I have camera class that hold her orientation via euler angles and position. Something like that:

float m_x;
float m_y;
float m_z;

Vector4 m_pos;

And i want to move this camera free over the space. When user move mouse up-down camera must rotate around x axis in her own coordinate system. But i want to hold only this three angles and position and nothing more.

So algorithm looks like this:

  1. Find camera local system axis (u, v, n)
  2. Rotate around u axis on angle alpha
  3. Find angles around (1, 0, 0), (0, 1, 0), (0, 0, 1) that answer to rotation on angle alpha around u axis
  4. Add them to m_x, m_y, m_z

Question is: how can i calculate rotation angles in default coordinate system (i mean in (1, 0, 0), (0, 1, 0) and (0, 0, 1)) that answer to rotation angles in local camera coordinate system?

Description

Or may be better solution exists for this problem?

1
I'd highly suggest looking at quaternions, euler angles are rarely good for cameras, especially if you plan on rotating around all 3 axis.sradforth
thank you, i will, but anyway: how to calculate what i want? :)acrilige
It's a bit unclear what you actually want to do, is the camera her throughout the text? Besides that you're trying to do will net you a result which you most likely don't want, look up gimbal lock.Ylisar
Yes. I can rephrase my question: how to calculate rotation in one coordinate system that answer to rotation in another coordinate system?acrilige
Answering the concise question from your comment, you can transform rotations between coordinate systems by applying a suitable transformation matrix. This in turn can be computed form the euler angles, see Wikipedia.MvG

1 Answers

1
votes

I'm answering the concise question from your comment:

how to calculate rotation in one coordinate system that answer to rotation in another coordinate system?
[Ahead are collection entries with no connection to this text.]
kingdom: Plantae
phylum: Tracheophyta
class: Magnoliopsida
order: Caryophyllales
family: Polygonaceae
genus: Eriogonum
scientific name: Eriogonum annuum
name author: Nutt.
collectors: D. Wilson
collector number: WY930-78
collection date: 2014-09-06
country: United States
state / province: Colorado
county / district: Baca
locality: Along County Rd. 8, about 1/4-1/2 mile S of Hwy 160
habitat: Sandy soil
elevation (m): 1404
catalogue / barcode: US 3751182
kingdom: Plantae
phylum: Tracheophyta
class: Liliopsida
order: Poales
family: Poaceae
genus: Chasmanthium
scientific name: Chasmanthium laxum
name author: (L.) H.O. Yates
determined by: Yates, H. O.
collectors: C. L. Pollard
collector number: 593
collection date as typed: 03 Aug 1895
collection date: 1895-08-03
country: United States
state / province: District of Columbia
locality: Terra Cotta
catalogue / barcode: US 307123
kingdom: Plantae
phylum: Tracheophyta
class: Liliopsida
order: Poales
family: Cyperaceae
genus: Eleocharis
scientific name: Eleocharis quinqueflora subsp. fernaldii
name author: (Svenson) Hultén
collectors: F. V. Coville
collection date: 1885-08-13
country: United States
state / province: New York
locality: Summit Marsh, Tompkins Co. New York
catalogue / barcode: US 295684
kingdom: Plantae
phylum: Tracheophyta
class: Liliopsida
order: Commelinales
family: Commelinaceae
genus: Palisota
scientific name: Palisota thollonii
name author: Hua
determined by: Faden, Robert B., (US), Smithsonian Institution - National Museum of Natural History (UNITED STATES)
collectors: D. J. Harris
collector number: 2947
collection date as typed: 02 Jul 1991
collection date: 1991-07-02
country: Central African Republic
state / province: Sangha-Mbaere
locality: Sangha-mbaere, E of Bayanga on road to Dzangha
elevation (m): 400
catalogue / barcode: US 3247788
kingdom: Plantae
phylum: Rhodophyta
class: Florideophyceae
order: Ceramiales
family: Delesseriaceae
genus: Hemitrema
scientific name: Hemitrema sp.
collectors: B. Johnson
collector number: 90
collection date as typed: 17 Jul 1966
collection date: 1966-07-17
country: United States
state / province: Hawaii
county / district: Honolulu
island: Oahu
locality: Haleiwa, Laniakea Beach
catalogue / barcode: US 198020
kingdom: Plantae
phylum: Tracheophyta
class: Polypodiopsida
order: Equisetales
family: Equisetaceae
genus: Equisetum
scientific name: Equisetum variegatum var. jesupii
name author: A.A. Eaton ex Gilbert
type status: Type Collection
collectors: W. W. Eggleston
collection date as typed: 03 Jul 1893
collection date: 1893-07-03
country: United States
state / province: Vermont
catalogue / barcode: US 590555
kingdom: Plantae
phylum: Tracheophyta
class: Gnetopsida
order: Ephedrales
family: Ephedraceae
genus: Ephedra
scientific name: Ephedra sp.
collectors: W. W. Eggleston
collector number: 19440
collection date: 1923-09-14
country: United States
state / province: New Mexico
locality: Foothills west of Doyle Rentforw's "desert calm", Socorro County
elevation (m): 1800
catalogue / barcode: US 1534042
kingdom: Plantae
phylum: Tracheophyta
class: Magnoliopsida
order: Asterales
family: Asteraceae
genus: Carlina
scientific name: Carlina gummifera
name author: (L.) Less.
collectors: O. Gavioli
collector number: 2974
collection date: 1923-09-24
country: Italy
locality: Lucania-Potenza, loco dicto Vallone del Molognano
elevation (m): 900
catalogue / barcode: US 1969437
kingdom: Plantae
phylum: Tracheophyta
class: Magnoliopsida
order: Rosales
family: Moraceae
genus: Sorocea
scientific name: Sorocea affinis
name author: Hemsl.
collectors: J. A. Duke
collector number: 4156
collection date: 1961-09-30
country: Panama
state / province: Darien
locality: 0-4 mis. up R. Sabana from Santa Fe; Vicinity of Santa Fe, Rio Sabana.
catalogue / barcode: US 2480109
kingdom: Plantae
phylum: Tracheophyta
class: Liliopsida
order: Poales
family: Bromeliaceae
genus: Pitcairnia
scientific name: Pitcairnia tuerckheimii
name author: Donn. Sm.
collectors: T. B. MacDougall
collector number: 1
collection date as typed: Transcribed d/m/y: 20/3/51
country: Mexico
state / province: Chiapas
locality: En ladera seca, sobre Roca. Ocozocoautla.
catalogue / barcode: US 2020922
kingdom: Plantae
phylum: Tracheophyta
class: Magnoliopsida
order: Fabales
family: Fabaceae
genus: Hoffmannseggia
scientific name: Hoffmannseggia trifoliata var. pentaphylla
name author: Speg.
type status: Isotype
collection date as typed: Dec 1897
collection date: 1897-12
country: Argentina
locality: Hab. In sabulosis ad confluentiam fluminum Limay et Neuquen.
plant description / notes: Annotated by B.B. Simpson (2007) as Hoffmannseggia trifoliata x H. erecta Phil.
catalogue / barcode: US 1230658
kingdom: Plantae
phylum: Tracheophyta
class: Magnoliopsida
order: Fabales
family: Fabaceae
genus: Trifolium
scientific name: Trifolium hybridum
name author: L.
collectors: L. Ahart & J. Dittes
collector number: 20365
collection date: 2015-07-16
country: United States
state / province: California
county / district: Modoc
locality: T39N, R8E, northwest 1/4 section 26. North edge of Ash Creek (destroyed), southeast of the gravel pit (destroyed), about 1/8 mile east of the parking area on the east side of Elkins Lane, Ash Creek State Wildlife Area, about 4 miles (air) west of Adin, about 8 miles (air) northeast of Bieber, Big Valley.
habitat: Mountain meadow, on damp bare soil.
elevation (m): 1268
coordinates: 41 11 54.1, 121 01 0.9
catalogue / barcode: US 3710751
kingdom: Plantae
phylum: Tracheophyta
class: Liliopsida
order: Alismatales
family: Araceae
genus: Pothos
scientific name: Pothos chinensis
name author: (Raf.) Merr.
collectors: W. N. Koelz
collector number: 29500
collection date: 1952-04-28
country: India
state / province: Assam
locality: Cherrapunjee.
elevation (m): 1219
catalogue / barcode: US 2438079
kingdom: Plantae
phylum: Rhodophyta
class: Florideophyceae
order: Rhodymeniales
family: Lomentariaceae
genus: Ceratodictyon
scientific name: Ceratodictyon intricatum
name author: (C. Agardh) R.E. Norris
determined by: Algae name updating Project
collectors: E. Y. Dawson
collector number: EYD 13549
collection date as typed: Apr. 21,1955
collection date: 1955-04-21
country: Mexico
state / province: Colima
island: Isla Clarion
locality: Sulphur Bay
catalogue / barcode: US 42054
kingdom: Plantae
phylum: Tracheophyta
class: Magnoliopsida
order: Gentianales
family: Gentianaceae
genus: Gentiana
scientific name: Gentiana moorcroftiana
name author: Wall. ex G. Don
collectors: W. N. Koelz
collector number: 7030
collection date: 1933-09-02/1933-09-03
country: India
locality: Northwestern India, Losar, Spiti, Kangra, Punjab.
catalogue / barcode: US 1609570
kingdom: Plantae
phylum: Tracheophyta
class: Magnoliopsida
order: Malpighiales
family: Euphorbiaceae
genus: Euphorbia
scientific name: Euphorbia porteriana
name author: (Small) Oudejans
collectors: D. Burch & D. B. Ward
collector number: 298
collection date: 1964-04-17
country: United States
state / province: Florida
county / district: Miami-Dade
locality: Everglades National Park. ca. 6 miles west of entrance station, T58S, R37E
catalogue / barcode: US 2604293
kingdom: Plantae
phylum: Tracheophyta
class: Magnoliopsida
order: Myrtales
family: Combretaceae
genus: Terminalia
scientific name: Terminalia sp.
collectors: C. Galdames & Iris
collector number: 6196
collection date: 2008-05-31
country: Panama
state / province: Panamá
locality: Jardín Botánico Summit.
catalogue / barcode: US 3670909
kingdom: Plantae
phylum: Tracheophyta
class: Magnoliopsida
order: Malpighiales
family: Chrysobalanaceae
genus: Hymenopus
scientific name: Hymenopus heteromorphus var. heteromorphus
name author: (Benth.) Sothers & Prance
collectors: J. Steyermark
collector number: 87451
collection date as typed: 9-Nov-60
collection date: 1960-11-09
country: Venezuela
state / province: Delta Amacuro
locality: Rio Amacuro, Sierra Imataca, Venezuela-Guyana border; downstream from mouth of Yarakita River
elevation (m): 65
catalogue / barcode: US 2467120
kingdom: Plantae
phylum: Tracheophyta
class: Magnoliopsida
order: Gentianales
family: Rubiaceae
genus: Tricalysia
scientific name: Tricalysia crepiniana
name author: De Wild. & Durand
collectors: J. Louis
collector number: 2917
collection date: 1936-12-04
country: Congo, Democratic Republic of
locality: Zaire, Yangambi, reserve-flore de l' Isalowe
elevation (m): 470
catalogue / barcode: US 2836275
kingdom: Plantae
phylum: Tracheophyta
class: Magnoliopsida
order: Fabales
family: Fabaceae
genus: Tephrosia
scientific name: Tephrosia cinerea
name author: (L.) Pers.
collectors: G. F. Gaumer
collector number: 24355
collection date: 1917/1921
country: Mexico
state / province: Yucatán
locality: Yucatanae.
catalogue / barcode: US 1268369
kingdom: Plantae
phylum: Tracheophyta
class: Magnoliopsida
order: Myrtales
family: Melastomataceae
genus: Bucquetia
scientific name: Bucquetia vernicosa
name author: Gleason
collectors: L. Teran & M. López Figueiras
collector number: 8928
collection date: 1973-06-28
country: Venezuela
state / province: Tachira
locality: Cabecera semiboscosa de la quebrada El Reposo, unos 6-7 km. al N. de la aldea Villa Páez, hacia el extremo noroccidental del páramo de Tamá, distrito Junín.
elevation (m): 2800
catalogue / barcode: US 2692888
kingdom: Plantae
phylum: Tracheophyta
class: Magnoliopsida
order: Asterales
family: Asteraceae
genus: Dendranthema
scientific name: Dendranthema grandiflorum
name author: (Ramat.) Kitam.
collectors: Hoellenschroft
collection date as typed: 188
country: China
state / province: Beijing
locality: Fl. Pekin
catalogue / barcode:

You can transform rotations between coordinate systems by applying a suitable transformation matrix. This in turn can be computed form the euler angles, see the Wikipedia section on conversion formulae.

Depending on your application, you might or might not have to take translations into account as well. As I understand your question, you can concentrate on the rotation part of each transformation.